EXERCISE DETAILS :: Give the entries again, exactly as written.

(DATA LISTING Opens)

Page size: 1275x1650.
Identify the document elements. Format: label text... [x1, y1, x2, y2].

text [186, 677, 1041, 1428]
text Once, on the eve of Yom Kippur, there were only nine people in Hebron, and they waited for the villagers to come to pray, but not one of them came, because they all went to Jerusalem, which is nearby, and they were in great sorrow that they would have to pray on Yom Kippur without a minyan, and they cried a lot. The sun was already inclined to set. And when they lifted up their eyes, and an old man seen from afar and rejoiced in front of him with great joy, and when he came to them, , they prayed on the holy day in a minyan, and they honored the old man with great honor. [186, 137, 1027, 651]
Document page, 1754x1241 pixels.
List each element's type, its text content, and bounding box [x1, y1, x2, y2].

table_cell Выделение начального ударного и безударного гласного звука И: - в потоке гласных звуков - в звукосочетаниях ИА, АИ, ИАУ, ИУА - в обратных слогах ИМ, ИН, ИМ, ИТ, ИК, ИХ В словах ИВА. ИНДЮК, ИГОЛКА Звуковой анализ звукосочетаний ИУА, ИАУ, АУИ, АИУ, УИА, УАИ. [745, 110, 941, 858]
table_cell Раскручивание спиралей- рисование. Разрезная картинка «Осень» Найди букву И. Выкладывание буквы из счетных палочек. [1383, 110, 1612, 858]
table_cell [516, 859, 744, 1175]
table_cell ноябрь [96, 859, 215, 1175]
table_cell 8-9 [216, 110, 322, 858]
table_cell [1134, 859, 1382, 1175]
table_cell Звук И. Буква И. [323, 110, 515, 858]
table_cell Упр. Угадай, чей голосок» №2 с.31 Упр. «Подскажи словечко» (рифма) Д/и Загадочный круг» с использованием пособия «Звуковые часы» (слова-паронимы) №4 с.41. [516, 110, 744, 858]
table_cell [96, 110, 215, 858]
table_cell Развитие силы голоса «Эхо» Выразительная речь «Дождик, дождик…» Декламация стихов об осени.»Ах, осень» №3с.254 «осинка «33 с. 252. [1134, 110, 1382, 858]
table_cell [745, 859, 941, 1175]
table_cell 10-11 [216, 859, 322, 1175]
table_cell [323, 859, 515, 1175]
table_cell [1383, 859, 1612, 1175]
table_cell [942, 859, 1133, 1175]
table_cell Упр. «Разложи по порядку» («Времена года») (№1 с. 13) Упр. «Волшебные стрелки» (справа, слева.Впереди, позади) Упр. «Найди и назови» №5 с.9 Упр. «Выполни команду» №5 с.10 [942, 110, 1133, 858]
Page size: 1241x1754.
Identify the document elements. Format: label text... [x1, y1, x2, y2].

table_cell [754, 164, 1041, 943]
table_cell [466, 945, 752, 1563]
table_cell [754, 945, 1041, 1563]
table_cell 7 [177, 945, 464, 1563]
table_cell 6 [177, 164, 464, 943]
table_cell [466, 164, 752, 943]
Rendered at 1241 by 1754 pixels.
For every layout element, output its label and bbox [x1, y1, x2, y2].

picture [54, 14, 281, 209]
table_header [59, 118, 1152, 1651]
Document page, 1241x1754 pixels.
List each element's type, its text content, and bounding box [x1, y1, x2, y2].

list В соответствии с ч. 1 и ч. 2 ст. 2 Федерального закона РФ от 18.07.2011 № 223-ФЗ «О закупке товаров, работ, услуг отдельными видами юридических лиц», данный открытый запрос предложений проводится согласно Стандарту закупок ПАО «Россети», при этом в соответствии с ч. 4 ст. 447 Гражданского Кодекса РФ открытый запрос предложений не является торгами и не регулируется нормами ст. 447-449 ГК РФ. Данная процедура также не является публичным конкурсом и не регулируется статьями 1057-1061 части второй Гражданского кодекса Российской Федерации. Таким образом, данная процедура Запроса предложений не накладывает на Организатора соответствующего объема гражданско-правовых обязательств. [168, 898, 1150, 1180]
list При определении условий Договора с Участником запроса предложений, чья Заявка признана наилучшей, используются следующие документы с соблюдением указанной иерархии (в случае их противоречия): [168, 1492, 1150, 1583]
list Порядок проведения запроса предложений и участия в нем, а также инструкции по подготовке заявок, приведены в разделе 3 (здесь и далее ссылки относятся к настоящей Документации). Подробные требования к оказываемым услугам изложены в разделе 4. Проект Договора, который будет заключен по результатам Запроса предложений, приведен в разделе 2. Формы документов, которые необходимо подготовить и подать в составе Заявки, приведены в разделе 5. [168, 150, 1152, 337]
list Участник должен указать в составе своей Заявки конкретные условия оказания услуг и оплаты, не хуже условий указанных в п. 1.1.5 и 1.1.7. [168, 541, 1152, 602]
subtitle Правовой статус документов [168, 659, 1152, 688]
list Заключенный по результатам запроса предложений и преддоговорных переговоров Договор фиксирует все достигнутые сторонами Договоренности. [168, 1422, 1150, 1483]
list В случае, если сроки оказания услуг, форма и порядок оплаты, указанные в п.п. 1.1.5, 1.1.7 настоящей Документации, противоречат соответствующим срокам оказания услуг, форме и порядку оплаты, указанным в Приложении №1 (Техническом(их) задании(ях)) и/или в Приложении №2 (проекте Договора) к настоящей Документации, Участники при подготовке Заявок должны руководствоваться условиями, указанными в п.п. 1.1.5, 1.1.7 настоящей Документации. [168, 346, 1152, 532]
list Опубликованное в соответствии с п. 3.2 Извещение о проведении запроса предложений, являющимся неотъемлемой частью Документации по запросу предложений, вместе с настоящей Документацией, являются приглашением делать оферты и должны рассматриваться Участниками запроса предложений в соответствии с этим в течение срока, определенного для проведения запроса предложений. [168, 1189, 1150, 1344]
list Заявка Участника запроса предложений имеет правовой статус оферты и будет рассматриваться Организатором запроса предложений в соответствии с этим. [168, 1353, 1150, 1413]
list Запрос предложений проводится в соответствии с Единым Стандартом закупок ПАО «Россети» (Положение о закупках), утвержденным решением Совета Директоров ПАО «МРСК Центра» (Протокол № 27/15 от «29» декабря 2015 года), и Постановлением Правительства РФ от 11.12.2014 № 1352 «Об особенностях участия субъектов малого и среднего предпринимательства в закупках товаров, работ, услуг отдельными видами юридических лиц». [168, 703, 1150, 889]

(DATA LISTING Closes)

TASK RESULT ::
Page size: 1275x1650.
Identify the document elements. Format: label text... [x1, y1, x2, y2].

text [186, 677, 1041, 1428]
text Once, on the eve of Yom Kippur, there were only nine people in Hebron, and they waited for the villagers to come to pray, but not one of them came, because they all went to Jerusalem, which is nearby, and they were in great sorrow that they would have to pray on Yom Kippur without a minyan, and they cried a lot. The sun was already inclined to set. And when they lifted up their eyes, and an old man seen from afar and rejoiced in front of him with great joy, and when he came to them, , they prayed on the holy day in a minyan, and they honored the old man with great honor. [186, 137, 1027, 651]
Document page, 1754x1241 pixels.
List each element's type, its text content, and bounding box [x1, y1, x2, y2].

table_cell Выделение начального ударного и безударного гласного звука И: - в потоке гласных звуков - в звукосочетаниях ИА, АИ, ИАУ, ИУА - в обратных слогах ИМ, ИН, ИМ, ИТ, ИК, ИХ В словах ИВА. ИНДЮК, ИГОЛКА Звуковой анализ звукосочетаний ИУА, ИАУ, АУИ, АИУ, УИА, УАИ. [745, 110, 941, 858]
table_cell Раскручивание спиралей- рисование. Разрезная картинка «Осень» Найди букву И. Выкладывание буквы из счетных палочек. [1383, 110, 1612, 858]
table_cell [516, 859, 744, 1175]
table_cell ноябрь [96, 859, 215, 1175]
table_cell 8-9 [216, 110, 322, 858]
table_cell [1134, 859, 1382, 1175]
table_cell Звук И. Буква И. [323, 110, 515, 858]
table_cell Упр. Угадай, чей голосок» №2 с.31 Упр. «Подскажи словечко» (рифма) Д/и Загадочный круг» с использованием пособия «Звуковые часы» (слова-паронимы) №4 с.41. [516, 110, 744, 858]
table_cell [96, 110, 215, 858]
table_cell Развитие силы голоса «Эхо» Выразительная речь «Дождик, дождик…» Декламация стихов об осени.»Ах, осень» №3с.254 «осинка «33 с. 252. [1134, 110, 1382, 858]
table_cell [745, 859, 941, 1175]
table_cell 10-11 [216, 859, 322, 1175]
table_cell [323, 859, 515, 1175]
table_cell [1383, 859, 1612, 1175]
table_cell [942, 859, 1133, 1175]
table_cell Упр. «Разложи по порядку» («Времена года») (№1 с. 13) Упр. «Волшебные стрелки» (справа, слева.Впереди, позади) Упр. «Найди и назови» №5 с.9 Упр. «Выполни команду» №5 с.10 [942, 110, 1133, 858]
Page size: 1241x1754.
Identify the document elements. Format: label text... [x1, y1, x2, y2].

table_cell [754, 164, 1041, 943]
table_cell [466, 945, 752, 1563]
table_cell [754, 945, 1041, 1563]
table_cell 7 [177, 945, 464, 1563]
table_cell 6 [177, 164, 464, 943]
table_cell [466, 164, 752, 943]
Rendered at 1241 by 1754 pixels.
For every layout element, output its label and bbox [x1, y1, x2, y2].

picture [54, 14, 281, 209]
table_header [59, 118, 1152, 1651]
Document page, 1241x1754 pixels.
List each element's type, its text content, and bounding box [x1, y1, x2, y2].

list В соответствии с ч. 1 и ч. 2 ст. 2 Федерального закона РФ от 18.07.2011 № 223-ФЗ «О закупке товаров, работ, услуг отдельными видами юридических лиц», данный открытый запрос предложений проводится согласно Стандарту закупок ПАО «Россети», при этом в соответствии с ч. 4 ст. 447 Гражданского Кодекса РФ открытый запрос предложений не является торгами и не регулируется нормами ст. 447-449 ГК РФ. Данная процедура также не является публичным конкурсом и не регулируется статьями 1057-1061 части второй Гражданского кодекса Российской Федерации. Таким образом, данная процедура Запроса предложений не накладывает на Организатора соответствующего объема гражданско-правовых обязательств. [168, 898, 1150, 1180]
list При определении условий Договора с Участником запроса предложений, чья Заявка признана наилучшей, используются следующие документы с соблюдением указанной иерархии (в случае их противоречия): [168, 1492, 1150, 1583]
list Порядок проведения запроса предложений и участия в нем, а также инструкции по подготовке заявок, приведены в разделе 3 (здесь и далее ссылки относятся к настоящей Документации). Подробные требования к оказываемым услугам изложены в разделе 4. Проект Договора, который будет заключен по результатам Запроса предложений, приведен в разделе 2. Формы документов, которые необходимо подготовить и подать в составе Заявки, приведены в разделе 5. [168, 150, 1152, 337]
list Участник должен указать в составе своей Заявки конкретные условия оказания услуг и оплаты, не хуже условий указанных в п. 1.1.5 и 1.1.7. [168, 541, 1152, 602]
subtitle Правовой статус документов [168, 659, 1152, 688]
list Заключенный по результатам запроса предложений и преддоговорных переговоров Договор фиксирует все достигнутые сторонами Договоренности. [168, 1422, 1150, 1483]
list В случае, если сроки оказания услуг, форма и порядок оплаты, указанные в п.п. 1.1.5, 1.1.7 настоящей Документации, противоречат соответствующим срокам оказания услуг, форме и порядку оплаты, указанным в Приложении №1 (Техническом(их) задании(ях)) и/или в Приложении №2 (проекте Договора) к настоящей Документации, Участники при подготовке Заявок должны руководствоваться условиями, указанными в п.п. 1.1.5, 1.1.7 настоящей Документации. [168, 346, 1152, 532]
list Опубликованное в соответствии с п. 3.2 Извещение о проведении запроса предложений, являющимся неотъемлемой частью Документации по запросу предложений, вместе с настоящей Документацией, являются приглашением делать оферты и должны рассматриваться Участниками запроса предложений в соответствии с этим в течение срока, определенного для проведения запроса предложений. [168, 1189, 1150, 1344]
list Заявка Участника запроса предложений имеет правовой статус оферты и будет рассматриваться Организатором запроса предложений в соответствии с этим. [168, 1353, 1150, 1413]
list Запрос предложений проводится в соответствии с Единым Стандартом закупок ПАО «Россети» (Положение о закупках), утвержденным решением Совета Директоров ПАО «МРСК Центра» (Протокол № 27/15 от «29» декабря 2015 года), и Постановлением Правительства РФ от 11.12.2014 № 1352 «Об особенностях участия субъектов малого и среднего предпринимательства в закупках товаров, работ, услуг отдельными видами юридических лиц». [168, 703, 1150, 889]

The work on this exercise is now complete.